TASK DIRECTIONS:
What is the number of lines in these records that hold the word "Хлеб"? Reply with that number alone.

EXTRACTED RECORDS:
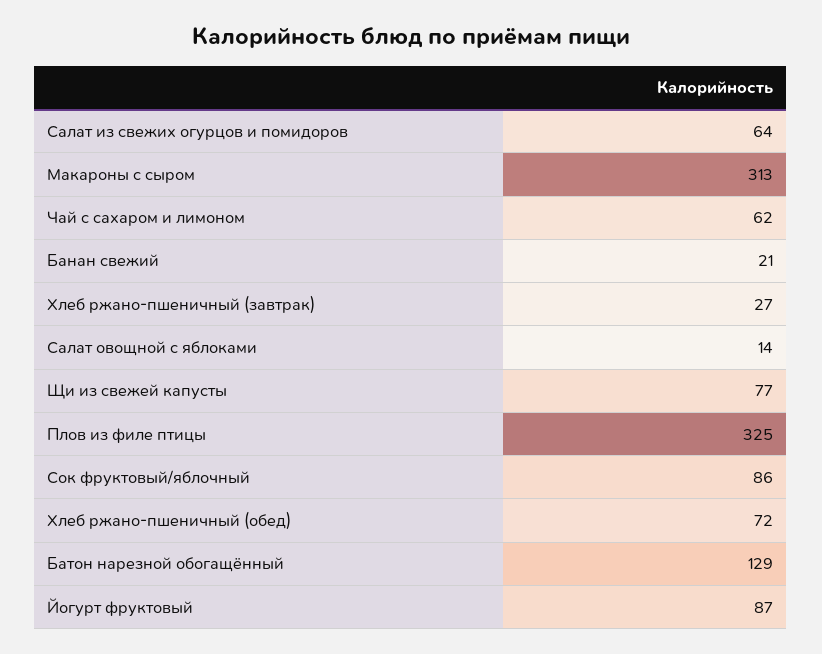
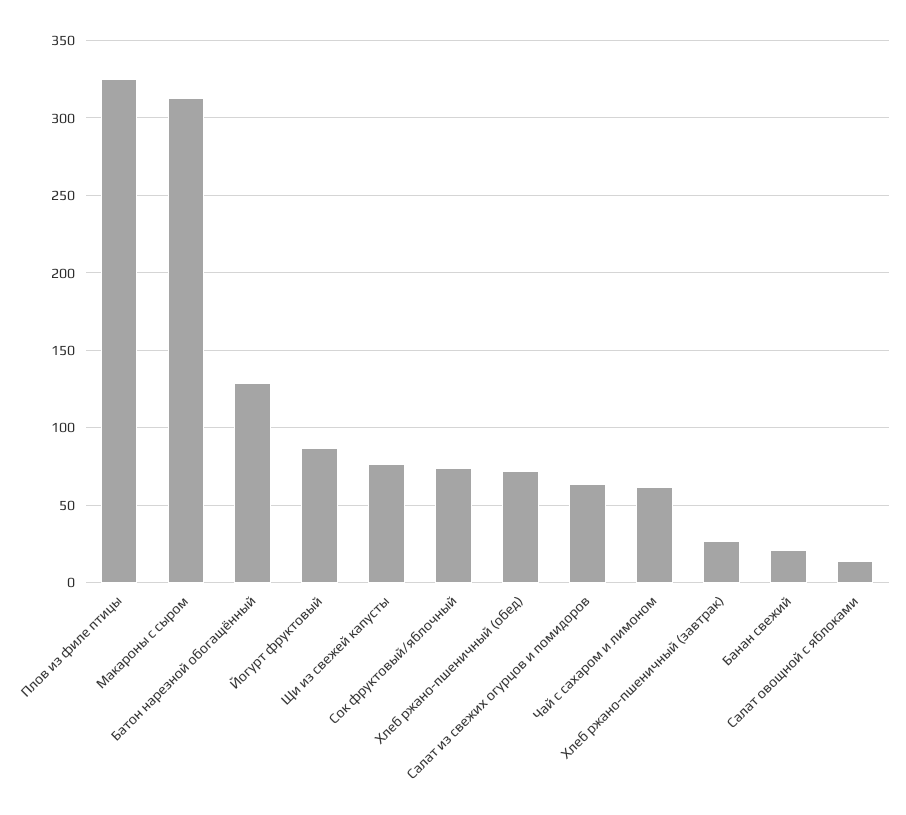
  {
    "Салат из свежих огурцов и помидоров": 64,
    "Макароны с сыром": 313,
    "Чай с сахаром и лимоном": 62,
    "Банан свежий": 21,
    "Хлеб ржано-пшеничный (завтрак)": 27,
    "Салат овощной с яблоками": 14,
    "Щи из свежей капусты": 77,
    "Плов из филе птицы": 325,
-   "Сок фруктовый/яблочный": 86,
+   "Сок фруктовый/яблочный": 75,
    "Хлеб ржано-пшеничный (обед)": 72,
    "Батон нарезной обогащённый": 129,
    "Йогурт фруктовый": 87
  }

ANSWER TO THE PROBLEM:
2